NYMC Faculty Publications

Smoothing the Crescent Curve: Sickle Cell Disease

Author Type(s)

Faculty

DOI

10.1182/asheducation-2014.1.468

Journal Title

Hematology

First Page

468

Last Page

474

Document Type

Article

Publication Date

12-5-2014

Department

Pediatrics

Keywords

Anemia, Sickle Cell, Genetic Therapy, Hematopoietic Stem Cell Transplantation, Humans, Lymphocyte Depletion, Transplantation Conditioning, Transplantation, Homologous

Disciplines

Medicine and Health Sciences

Abstract

Sickle cell disease (SCD) is an inherited disorder secondary to a point mutation at the sixth position of the beta chain of human hemoglobin that results in the replacement of valine for glutamic acid. This recessive genetic abnormality precipitates the polymerization of the deoxygenated form of hemoglobin S that induces a major distortion of red blood cells (sickle red blood cells), which decreases sickle red blood cell deformability, leading to chronic hemolysis and vasoocclusion. These processes can result in severe complications, including chronic pain, end organ dysfunction, stroke, and early mortality. The only proven curative therapy for patients with SCD is myeloablative conditioning and allogeneic stem cell transplantation from HLA-matched sibling donors.

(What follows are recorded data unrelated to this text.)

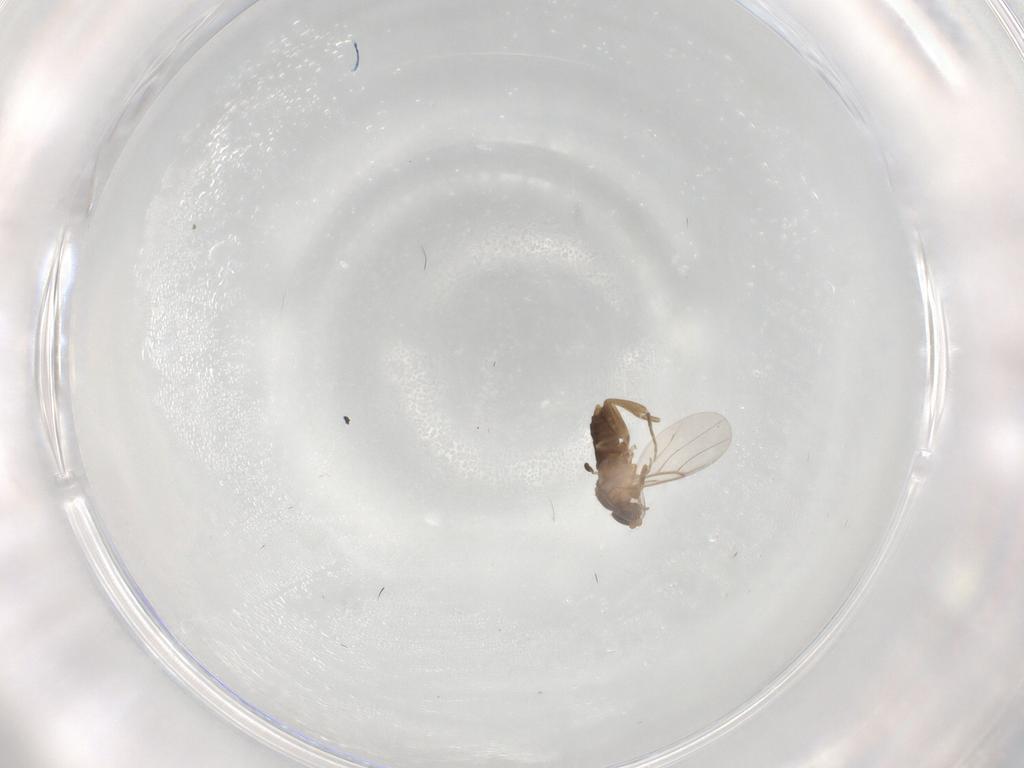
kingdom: Animalia
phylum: Arthropoda
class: Insecta
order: Diptera
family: Phoridae
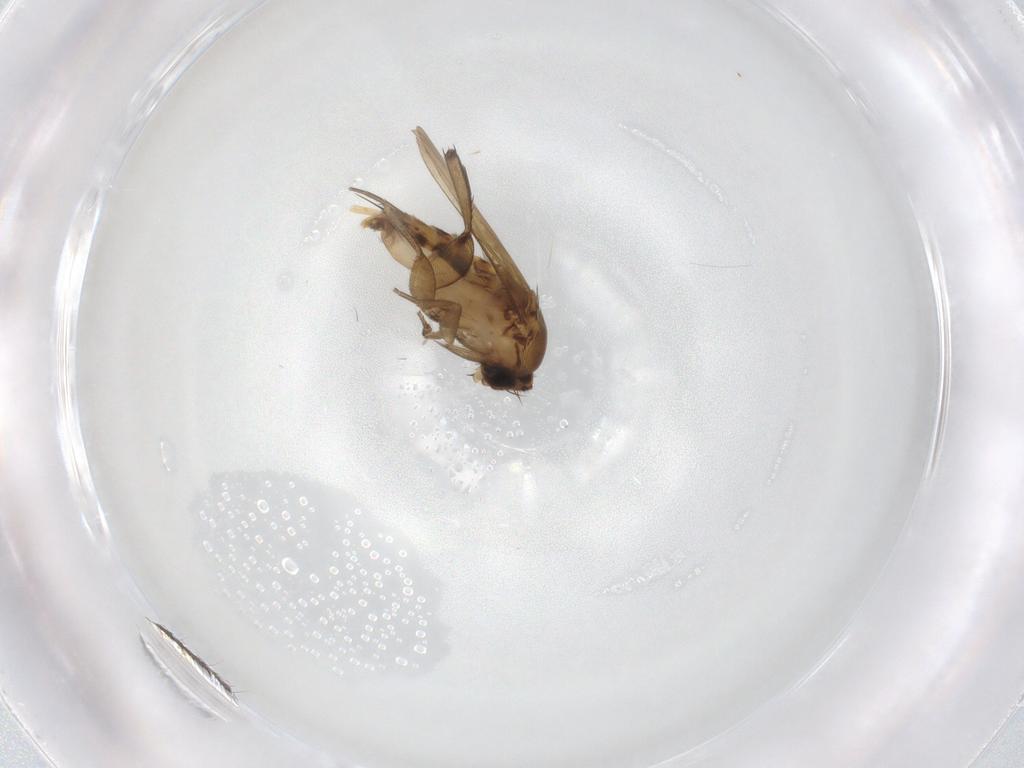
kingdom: Animalia
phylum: Arthropoda
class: Insecta
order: Diptera
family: Phoridae
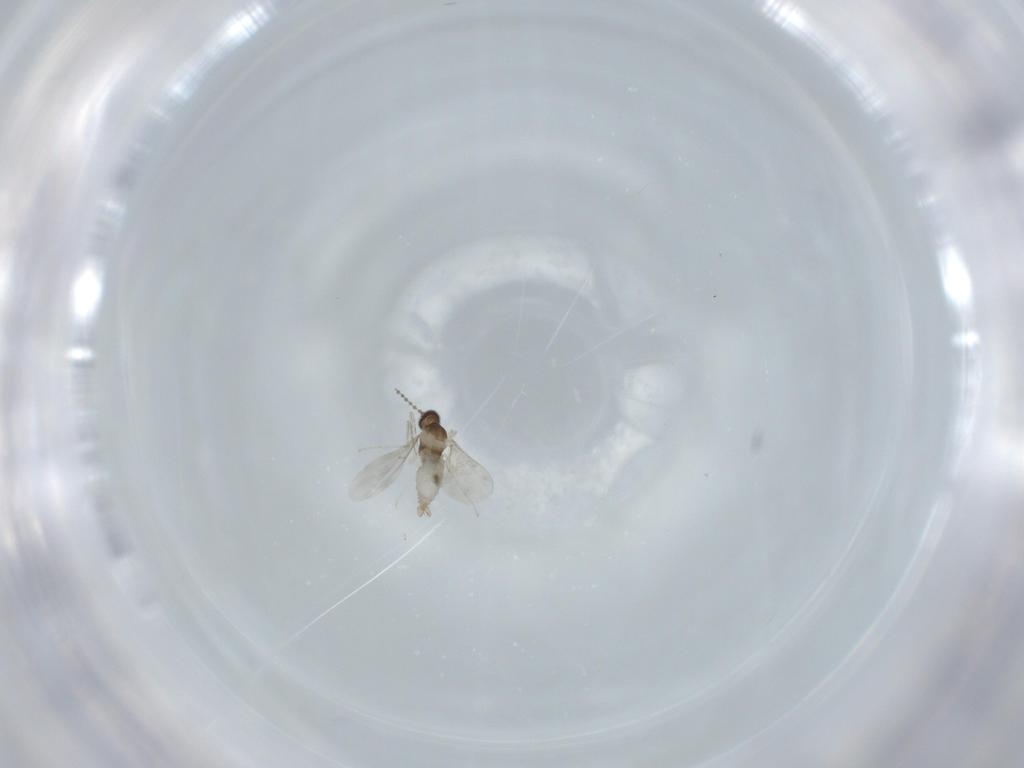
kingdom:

In this review, we discuss the most recent advances in allogeneic stem cell transplantation in SCD, including more novel approaches such as reduced toxicity conditioning and the use of alternative allogeneic donors (matched unrelated donors, umbilical cord blood transplantation, haploidentical donors) and autologous gene correction stem cell strategies. Prospects are bright for new stem cell approaches for patients with SCD that will enable curative stem and genetic correction therapies for a greater number of patients suffering from this chronic and debilitating condition.